Николай Федорович нервно держал руки за спиной и, переходя с одной стороны коридора на другую, старался быть подальше от своего собеседника.
— Объясните, Николай Федорович, что всё это значит? — спрашивал Толстой, и в голосе его тоже послышались нервные нотки.
— Это ваше письмо напечатано в „Daily Telegraph“?
— Да, мое.
— Неужели вы не сознаете, какими чувствами продиктовано оно и к чему призывает? Нет, с вами у меня нет ничего общего, и можете уходить.
— Николай Федорович, мы старики, давайте хотя простимся…
Но Николай Федорович остался непреклонным, и Толстой с видимым раздражением повернулся и пошел…»
Однако отношение самого Толстого к Федорову как к человеку не изменилось. В письмах к разным людям он называл его «дорогим, незабвенным», «замечательным человеком», к которому он всегда питал и питает «самое глубокое уважение».
Другим замечательным человеком, который встретился Толстому в 1881 году, был крестьянский философ-сектант Василий Кириллович Сютаев. Сютаев стал первым из «темных», кто побывал в доме Толстых в Москве и открыл новый этап жизни этой семьи, жизни, которая, при всем огорчении С.А., была отныне непредставима без вмешательства посторонних людей в повседневный домашний быт.
В отличие от Федорова, Сютаев оказался почти полным единомышленником Толстого в духовных вопросах, а в практическом решении этих вопросов его можно даже назвать учителем Толстого.
О Сютаеве, крестьянине Новоторжского уезда Тверской губернии, оставил прекрасные воспоминания исследователь русского сектантства А.С.Прутавин. «В 1880 году — пишет он, — газетами, со слов „Тверского вестника“, было передано известие о появлении в Новоторжском уезде новой религиозной секты, названной „сютаевскою“ по имени основателя ее, крестьянина деревни Шевелина, Василия Кирилловича Сютаева».
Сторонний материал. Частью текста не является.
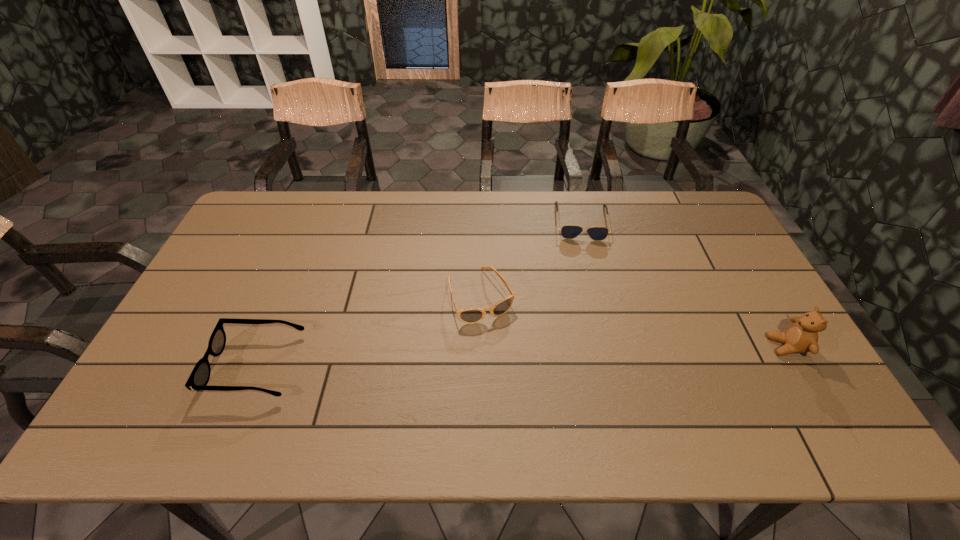
I want to click on free area in between the teddy bear and the third object from right to left, so click(x=634, y=321).

Identify the location of empty space that is in between the nearer sunglasses and the spectacles. Image resolution: width=960 pixels, height=540 pixels. (369, 330).

Find the location of `free space between the farthest object and the left sunglasses`. free space between the farthest object and the left sunglasses is located at coordinates (531, 259).

Where is `free space that is in between the rightmost object and the spectacles`? free space that is in between the rightmost object and the spectacles is located at coordinates tap(521, 356).

Where is `vacant area that lies between the rightmost object and the leftmost object`? vacant area that lies between the rightmost object and the leftmost object is located at coordinates (521, 356).

Where is `unoccupied position between the second farthest object and the right sunglasses`? The width and height of the screenshot is (960, 540). unoccupied position between the second farthest object and the right sunglasses is located at coordinates (531, 259).

At what (x,y) coordinates should I click in order to perform the action: click on vacant region between the second object from right to left and the leftmost object. Please return your answer as a coordinate pair (x, y). The width and height of the screenshot is (960, 540). Looking at the image, I should click on (419, 294).

Identify the location of unoccupied area between the nearer sunglasses and the spectacles. (369, 330).

The image size is (960, 540). I want to click on vacant area that lies between the rightmost object and the leftmost object, so click(521, 356).

In order to click on free area in between the tallest object and the leftmost object in this screenshot , I will do `click(521, 356)`.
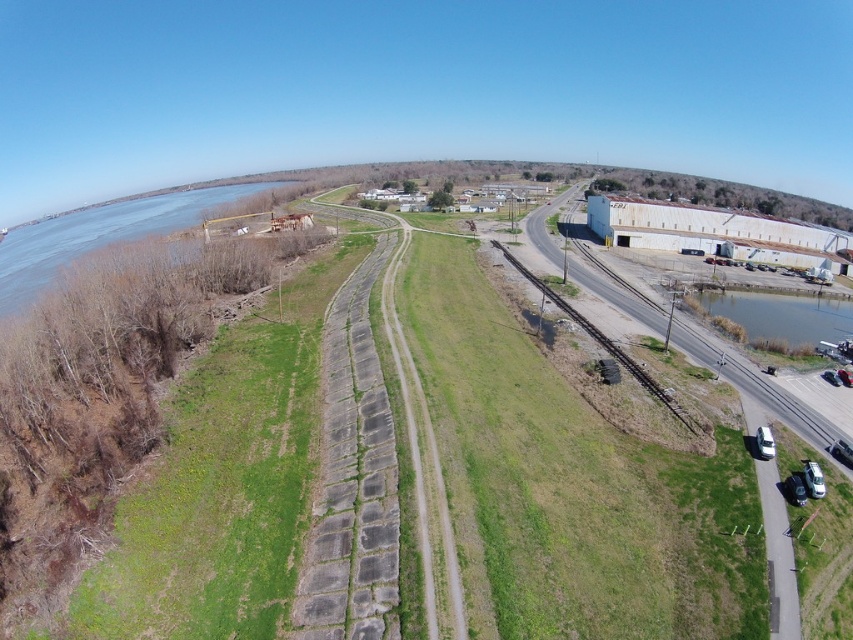
Question: Which point is farther from the camera taking this photo?

Choices:
 (A) (524, 275)
 (B) (148, 209)
 (C) (759, 310)

Answer: (B)

Question: Which object appears farthest from the camera in this image?

Choices:
 (A) rusty metal train track at lower right
 (B) clear water at lower right
 (C) blue water at left

Answer: (C)

Question: Does blue water at left have a larger size compared to rusty metal train track at lower right?

Choices:
 (A) yes
 (B) no

Answer: (A)

Question: Can you confirm if blue water at left is smaller than clear water at lower right?

Choices:
 (A) no
 (B) yes

Answer: (A)

Question: Does blue water at left have a lesser width compared to rusty metal train track at lower right?

Choices:
 (A) yes
 (B) no

Answer: (B)

Question: Which of these objects is positioned farthest from the rusty metal train track at lower right?

Choices:
 (A) clear water at lower right
 (B) blue water at left

Answer: (B)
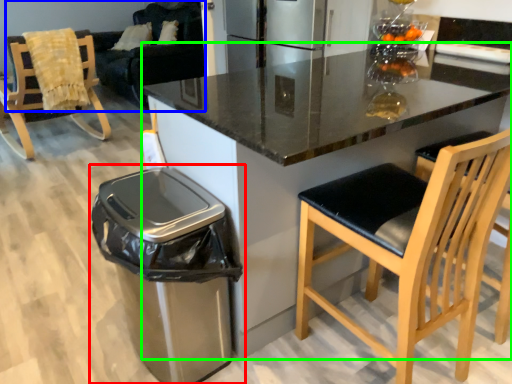
Question: Which object is positioned farthest from waste container (highlighted by a red box)? Select from couch (highlighted by a blue box) and countertop (highlighted by a green box).

Choices:
 (A) couch
 (B) countertop

Answer: (A)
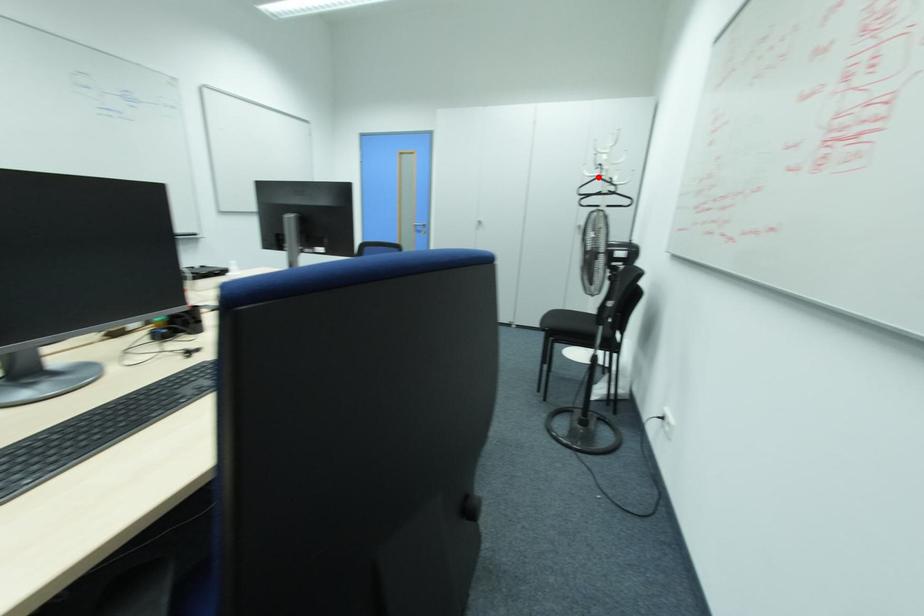
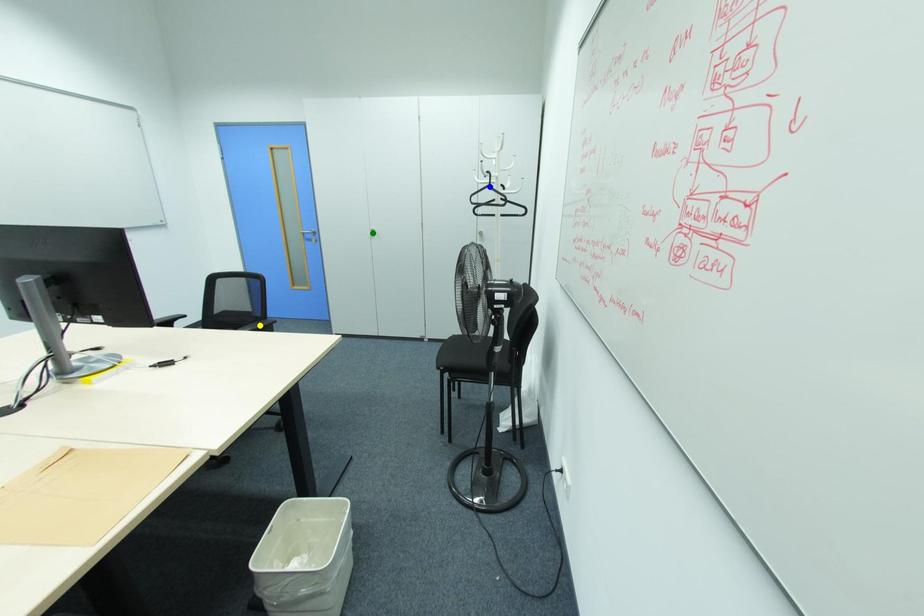
Question: I am providing you with two images of the same scene from different viewpoints. A red point is marked on the first image. You are given multiple points on the second image. In image 2, which mark is for the same physical point as the one in image 1?

Choices:
 (A) green point
 (B) yellow point
 (C) blue point

Answer: (C)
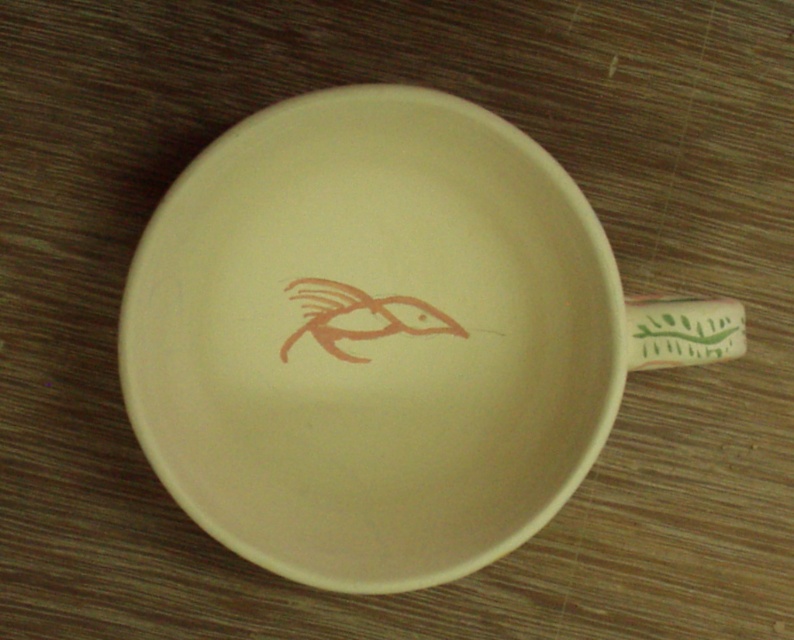
Between matte ceramic saucer at center and green leafy design at right, which one is positioned lower?

matte ceramic saucer at center is below.

Between matte ceramic saucer at center and green leafy design at right, which one appears on the left side from the viewer's perspective?

matte ceramic saucer at center is more to the left.

Is point (480, 547) positioned before point (629, 349)?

Пругавин лично отправился в Тверскую губернию знакомиться с новой сектой и ее лидером. Вот как он описал его внешность:
«…маленький, тщедушный человек, лет пятидесяти пяти, одетый в суконный, потертый, с узкими рукавами, туго застегнутый кафтан, из-под которого виднелись синие, пестрядинные порты и большие, тяжелые, неуклюжие сапоги; в руках он держал фуражку, какую обыкновенно носят в городах рабочие… Не то рыжеватые, не то белобрысые, редкие волосы, всегда слипшиеся, всегда чем-то смоченные, зачесаны на выпуклый лоб. Худое лицо с розовым оттенком, с тонким, маленьким носом и двумя резкими морщинами, идущими от углов рта, кончалось острым подбородком, на котором торчала клином, или вернее мочалкой, небольшая, всегда скомканная бледно-рыжеватая бороденка».
Не самая привлекательная внешность… И конечно, она вызывала удивление любого городского интеллигента. Мужик — не мужик, рабочий — не рабочий?
Интересное объяснение этому типу найдем в статье другого исследователя русского сектантства — М.В.Муратова. Он называет людей вроде Сютаева «народной интеллигенцией». «Мнение, будто существует один русский народ, не больше, чем предрассудок. Вернее было бы сказать, что есть два разных народа: с одной стороны, русское общество, с другой стороны — крестьянская и рабочая масса. У этих народов разный быт, разные понятия и даже разный язык самая обыкновенная газетная статья непонятна рядовому крестьянину. Но этого мало: у каждого из этих народов своя интеллигенция, свои борцы за правду, свои герои и мученики».